DATA SHOWN:
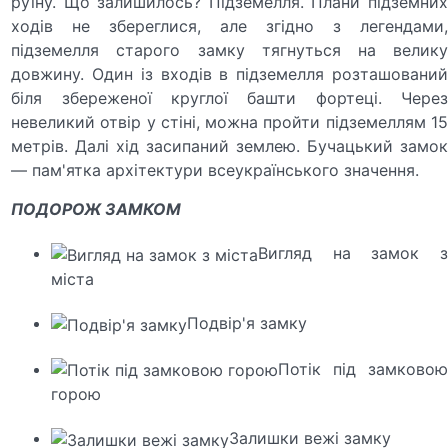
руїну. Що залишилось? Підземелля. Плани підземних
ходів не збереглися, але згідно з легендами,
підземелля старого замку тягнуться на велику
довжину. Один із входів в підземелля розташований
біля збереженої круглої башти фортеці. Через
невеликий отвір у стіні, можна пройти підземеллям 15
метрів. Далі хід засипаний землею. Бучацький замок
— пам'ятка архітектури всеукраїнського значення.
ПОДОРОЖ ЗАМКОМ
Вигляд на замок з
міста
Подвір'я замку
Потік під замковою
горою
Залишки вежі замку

WHAT IS NEEDED: How many lines of the data contain the word "замку"? Reply with the number only.

EXERCISE OUTPUT: 3